===== SECCIÓN DE TEXTO =====

Mil dioses, cien pueblos, una sola tierra (y XIV)




El adiós a la India

Un ambassador inglés de blanco impoluto nos traslada hasta el cercano aeropuerto de la ciudad. Udaipur no tiene un aeropuerto civil y los vuelos salen desde el militar. El auto se detiene ante unos barracones. Un militar, con un viejo fusil cruzado sobre el pecho nos da el alto. Con un gesto nos pide la documentación. Le entregamos billetes y pasaportes. Toma el primero de los tickets de vuelo y comienza a mirarlo con detenimiento. Mira el billete y alza la vista hacia nosotros. Vuelve a mirarlo e, inquisitivo, insiste con nosotros. De nuevo vuelve la vista al billete y, esta vez, permanece con su mirada fija en el durante unos segundos que parecen horas. Un suboficial aparece tras el militar. Éste le mira y le hace un breve comentario. El otro, muy serio, mira el billete. Se nos aflojan las piernas. No sabemos qué pasa. Mira al sargento y, con delicadeza, toma el billete y le da un giro de ciento ochenta grados. El primer militar asiente entonces con la cabeza y nos indica que podemos pasar.

El aeropuerto es más que peculiar. Las dos cabinas de registro son dos cajones en medio de una gran habitación sin apenas muebles de ningún tipo. D. y yo entramos en la destinada a los hombres – mayoría en el viaje – y P. en la de las mujeres – son muy pocas las que van a hacer este vuelo -. Tras de un desganado registro, nos piden abrir el equipaje sobre una destartalada mesa. Lo hacemos. Cuando ven las cámaras nos piden que quitemos la tapa del objetivo. Hecho esto, miran en su interior a la búsqueda de algo. No sabemos qué. Un segundo después asienten con la cabeza y nos dejan seguir adelante.

===== DATOS =====

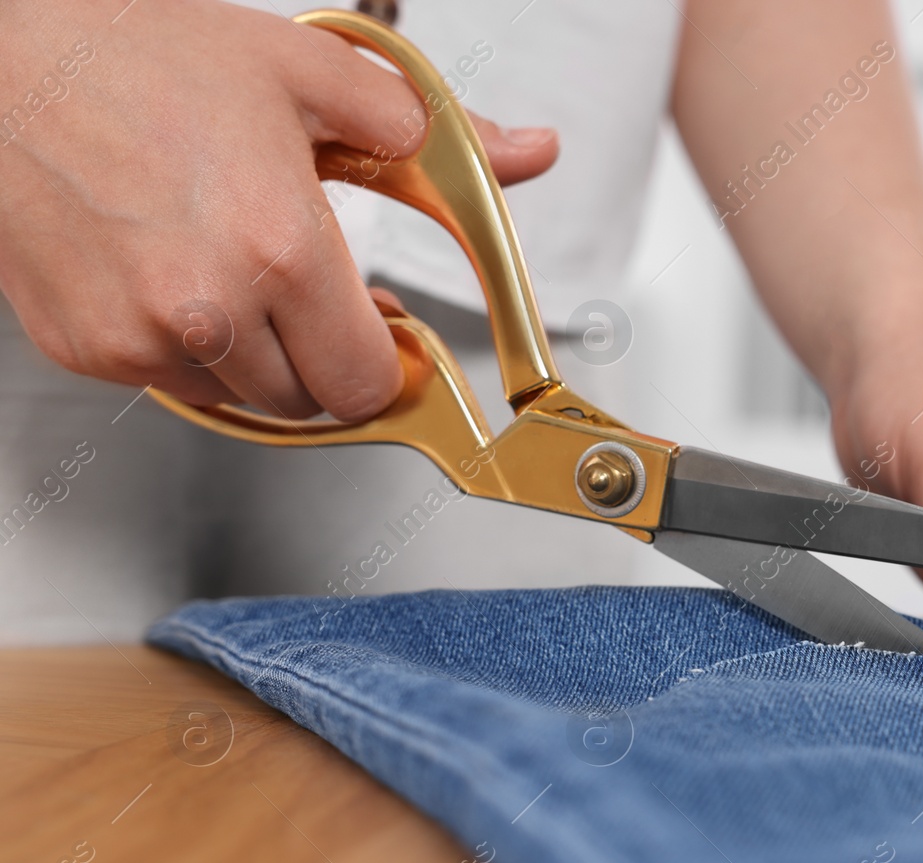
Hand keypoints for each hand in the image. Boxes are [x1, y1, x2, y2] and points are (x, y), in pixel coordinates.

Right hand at [0, 0, 556, 419]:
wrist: (3, 59)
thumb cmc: (141, 57)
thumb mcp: (310, 77)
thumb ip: (433, 134)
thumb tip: (530, 152)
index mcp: (280, 248)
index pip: (368, 385)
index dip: (388, 365)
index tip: (387, 339)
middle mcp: (208, 306)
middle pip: (310, 405)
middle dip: (328, 359)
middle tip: (316, 300)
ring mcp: (138, 336)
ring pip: (241, 401)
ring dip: (258, 357)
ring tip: (238, 272)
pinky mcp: (84, 347)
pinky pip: (167, 384)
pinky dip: (186, 350)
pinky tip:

=====

### [QUÉ HACER]
En el relato del adiós a la India, ¿qué les piden a los viajeros que quiten de las cámaras durante el registro del equipaje?

### [ESPACIO DE RESPUESTA]
La tapa del objetivo.